Gelet hierop is de rechtbank van oordeel dat verweerster niet als een bestuursorgaan in de zin van artikel 1:1, eerste lid, aanhef en onder b, van de Awb, kan worden aangemerkt. Het gegeven dat de minster voorafgaande goedkeuring dient te verlenen aan een wijziging van de statuten, borgstellingreglement en het beleggingsstatuut maakt dit niet anders, nu dit naar het oordeel van de rechtbank ziet op de algemene subsidieverhouding tussen verweerster en de minister ter controle of de subsidiegelden daadwerkelijk overeenkomstig de subsidiedoelstellingen worden verleend.

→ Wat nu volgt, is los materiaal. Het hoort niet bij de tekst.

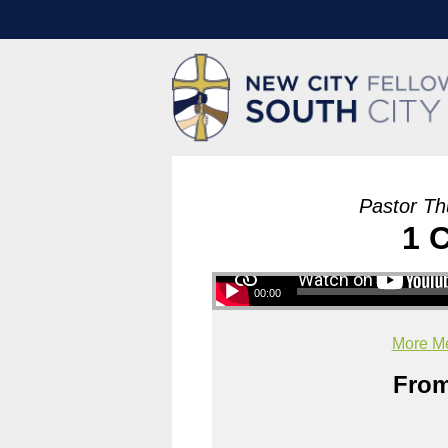
Pastor Th
1 
00:00
More Me
From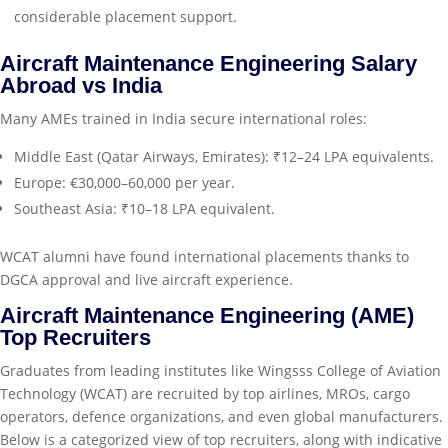
considerable placement support.
Aircraft Maintenance Engineering Salary
Abroad vs India
Many AMEs trained in India secure international roles:
Middle East (Qatar Airways, Emirates): ₹12–24 LPA equivalents.
Europe: €30,000–60,000 per year.
Southeast Asia: ₹10–18 LPA equivalent.
WCAT alumni have found international placements thanks to
DGCA approval and live aircraft experience.
Aircraft Maintenance Engineering (AME)
Top Recruiters
Graduates from leading institutes like Wingsss College of Aviation
Technology (WCAT) are recruited by top airlines, MROs, cargo
operators, defence organizations, and even global manufacturers.
Below is a categorized view of top recruiters, along with indicative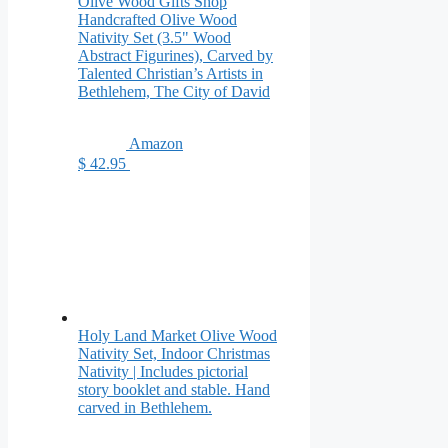
Olive Wood Gifts Shop
Handcrafted Olive Wood
Nativity Set (3.5" Wood
Abstract Figurines), Carved by
Talented Christian’s Artists in
Bethlehem, The City of David
Amazon
$ 42.95
Holy Land Market Olive Wood
Nativity Set, Indoor Christmas
Nativity | Includes pictorial
story booklet and stable. Hand
carved in Bethlehem.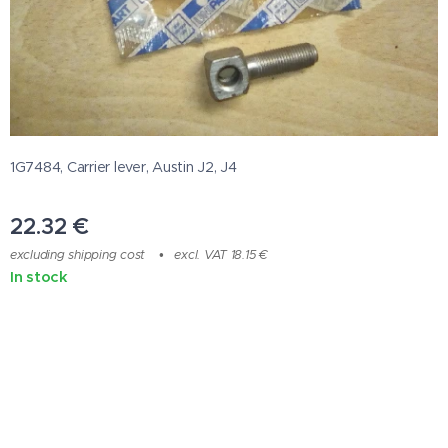
1G7484, Carrier lever, Austin J2, J4
22.32
€
excluding shipping cost
excl. VAT 18.15 €
In stock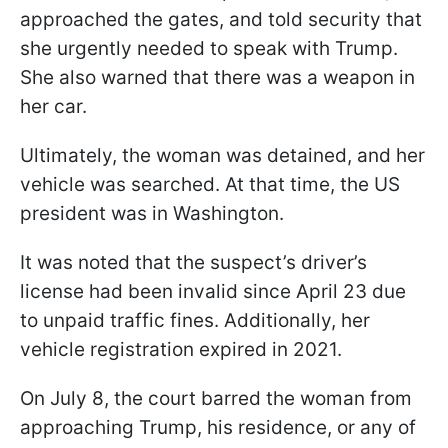
approached the gates, and told security that
she urgently needed to speak with Trump.
She also warned that there was a weapon in
her car.
Ultimately, the woman was detained, and her
vehicle was searched. At that time, the US
president was in Washington.
It was noted that the suspect’s driver’s
license had been invalid since April 23 due
to unpaid traffic fines. Additionally, her
vehicle registration expired in 2021.
On July 8, the court barred the woman from
approaching Trump, his residence, or any of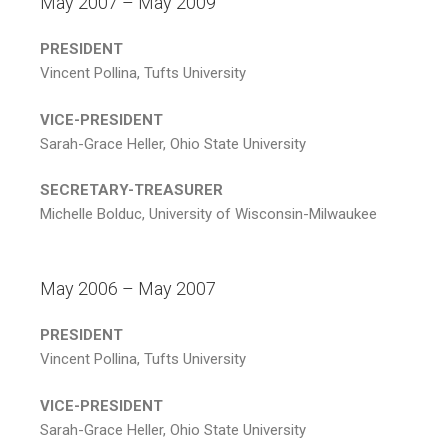
May 2007 – May 2009
PRESIDENT
Vincent Pollina, Tufts University
VICE-PRESIDENT
Sarah-Grace Heller, Ohio State University
SECRETARY-TREASURER
Michelle Bolduc, University of Wisconsin-Milwaukee
May 2006 – May 2007
PRESIDENT
Vincent Pollina, Tufts University
VICE-PRESIDENT
Sarah-Grace Heller, Ohio State University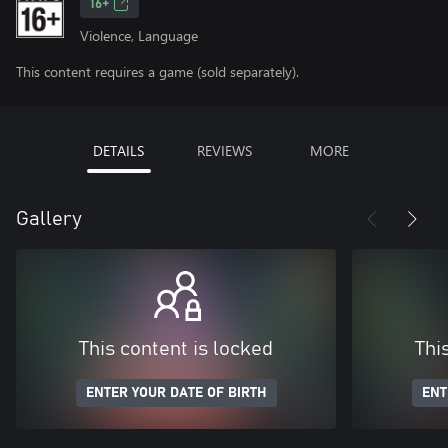
16+
Violence, Language
This content requires a game (sold separately).
DETAILS
REVIEWS
MORE
Gallery
This content is locked
Thi
ENTER YOUR DATE OF BIRTH
ENT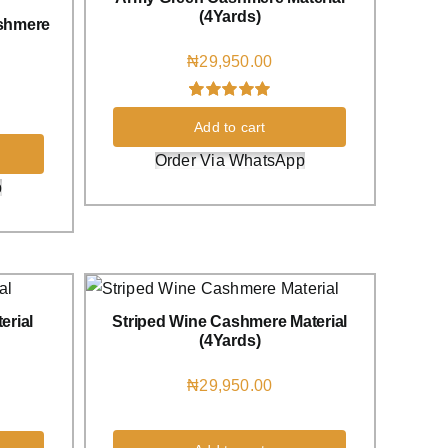
(4Yards)
shmere
₦
29,950.00
Rated
1
5.00
Add to cart
out of 5 based
on
customer
Order Via WhatsApp
rating
p
erial
Striped Wine Cashmere Material
(4Yards)
₦
29,950.00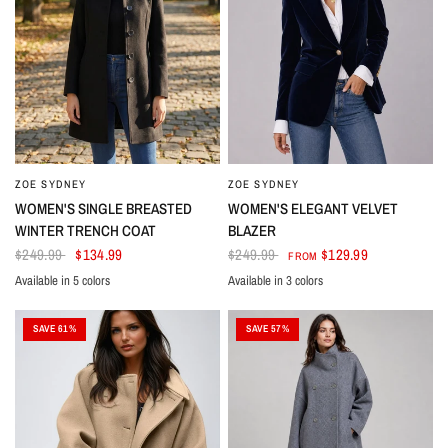
ZOE SYDNEY
ZOE SYDNEY
WOMEN'S SINGLE BREASTED
WOMEN'S ELEGANT VELVET
WINTER TRENCH COAT
BLAZER
$249.99
$134.99
$249.99
$129.99
FROM
Available in 5 colors
Available in 3 colors
Black
Dark Blue
Dark Red
Red
Light Blue
Dark Blue
Green
Dark Wine Red
SAVE 61%
SAVE 57%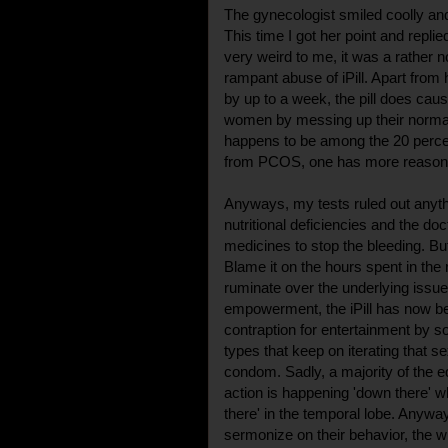
The gynecologist smiled coolly and
This time I got her point and repli
very weird to me, it was a rather n
rampant abuse of iPill. Apart from 
by up to a week, the pill does ca
women by messing up their normal
happens to be among the 20 perce
from PCOS, one has more reason t
Anyways, my tests ruled out anyth
nutritional deficiencies and the d
medicines to stop the bleeding. Bu
Blame it on the hours spent in the 
ruminate over the underlying issu
empowerment, the iPill has now b
contraption for entertainment by s
types that keep on iterating that s
condom. Sadly, a majority of the edu
action is happening 'down there' wh
there' in the temporal lobe. Anyway
sermonize on their behavior, the wh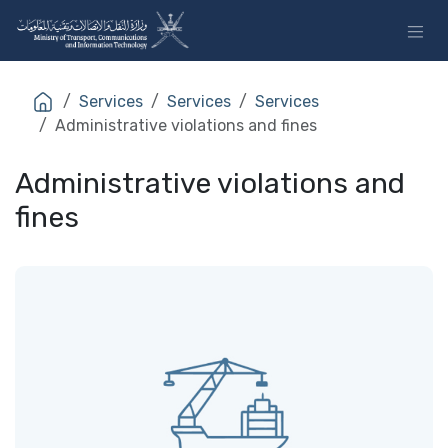
Skip to Content
Services
Services
Services
Administrative violations and fines
Administrative violations and
fines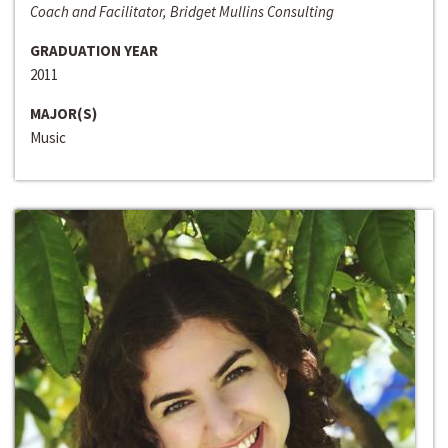
Coach and Facilitator, Bridget Mullins Consulting
GRADUATION YEAR
2011
MAJOR(S)
Music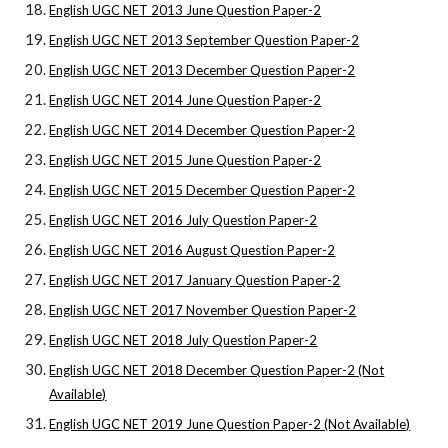
English UGC NET 2013 June Question Paper-2
English UGC NET 2013 September Question Paper-2
English UGC NET 2013 December Question Paper-2
English UGC NET 2014 June Question Paper-2
English UGC NET 2014 December Question Paper-2
English UGC NET 2015 June Question Paper-2
English UGC NET 2015 December Question Paper-2
English UGC NET 2016 July Question Paper-2
English UGC NET 2016 August Question Paper-2
English UGC NET 2017 January Question Paper-2
English UGC NET 2017 November Question Paper-2
English UGC NET 2018 July Question Paper-2
English UGC NET 2018 December Question Paper-2 (Not
Available)
English UGC NET 2019 June Question Paper-2 (Not Available)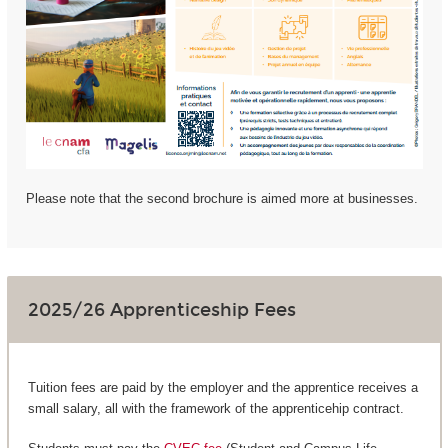
Please note that the second brochure is aimed more at businesses.
2025/26 Apprenticeship Fees
Tuition fees are paid by the employer and the apprentice receives a
small salary, all with the framework of the apprenticehip contract.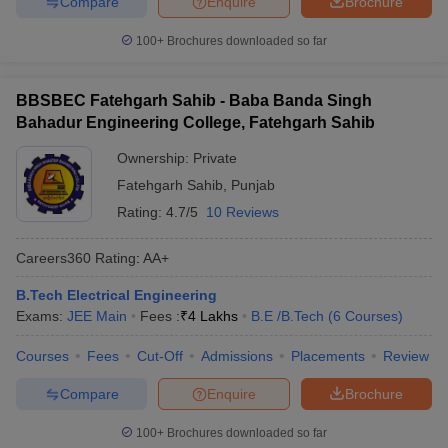
Compare
Enquire
Brochure
100+
Brochures downloaded so far
BBSBEC Fatehgarh Sahib - Baba Banda Singh
Bahadur Engineering College, Fatehgarh Sahib
Ownership:
Private
Fatehgarh Sahib
,
Punjab
Rating:
4.7/5
10 Reviews
Careers360
Rating
:
AA+
B.Tech Electrical Engineering
Exams:
JEE Main
Fees :
₹
4 Lakhs
B.E /B.Tech
(
6
Courses
)
Courses
Fees
Cut-Off
Admissions
Placements
Review
Compare
Enquire
Brochure
100+
Brochures downloaded so far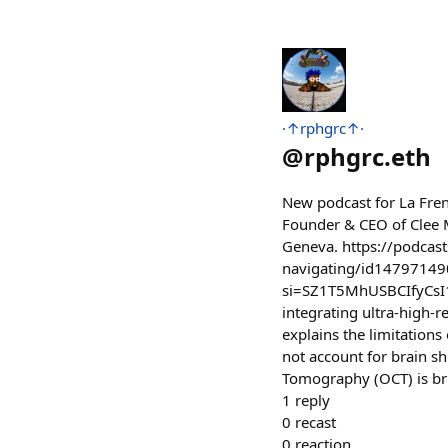
·↑rphgrc↑·
@
rphgrc.eth
New podcast for La Fren
Founder & CEO of ⁠Clee 
Geneva. https://podcast
navigating/id14797149
si=SZ1T5MhUSBCIfyCsI1F
integrating ultra-high-r
explains the limitations
not account for brain sh
Tomography (OCT) is bri
1
reply
0
recast
0
reaction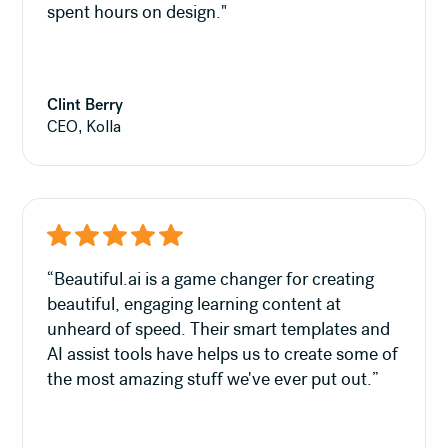
spent hours on design."
Clint Berry
CEO, Kolla
“Beautiful.ai is a game changer for creating
beautiful, engaging learning content at
unheard of speed. Their smart templates and
AI assist tools have helps us to create some of
the most amazing stuff we've ever put out.”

Voorts overweegt de rechtbank ten overvloede dat gesteld noch gebleken is dat verweerster een onder verantwoordelijkheid van een bestuursorgaan werkzame instelling is, als bedoeld in artikel 3, eerste lid, van de WOB. In de toelichting op artikel 3 van de WOB wordt aangegeven dat de term “onder verantwoordelijkheid van” dient te worden geïnterpreteerd als “dat de bedoelde instellingen, diensten en bedrijven zich bij hun werkzaamheden moeten richten naar de opdracht van het orgaan”. De bevoegdheid tot het geven van opdrachten is immers voorwaarde voor het kunnen dragen van verantwoordelijkheid. In de statuten, noch in het borgstellingreglement kunnen aanknopingspunten worden gevonden dat de minister ten aanzien van het verstrekken van een borgstelling opdrachten of aanwijzingen kan geven aan verweerster, noch dat verweerster zich dient te richten naar opdrachten of aanwijzingen van de minister.
Gezien het vorenstaande is door verweerster terecht geconcludeerd dat zij niet kan worden aangemerkt als een bestuursorgaan in de zin van artikel 1:1, eerste lid, van de Awb.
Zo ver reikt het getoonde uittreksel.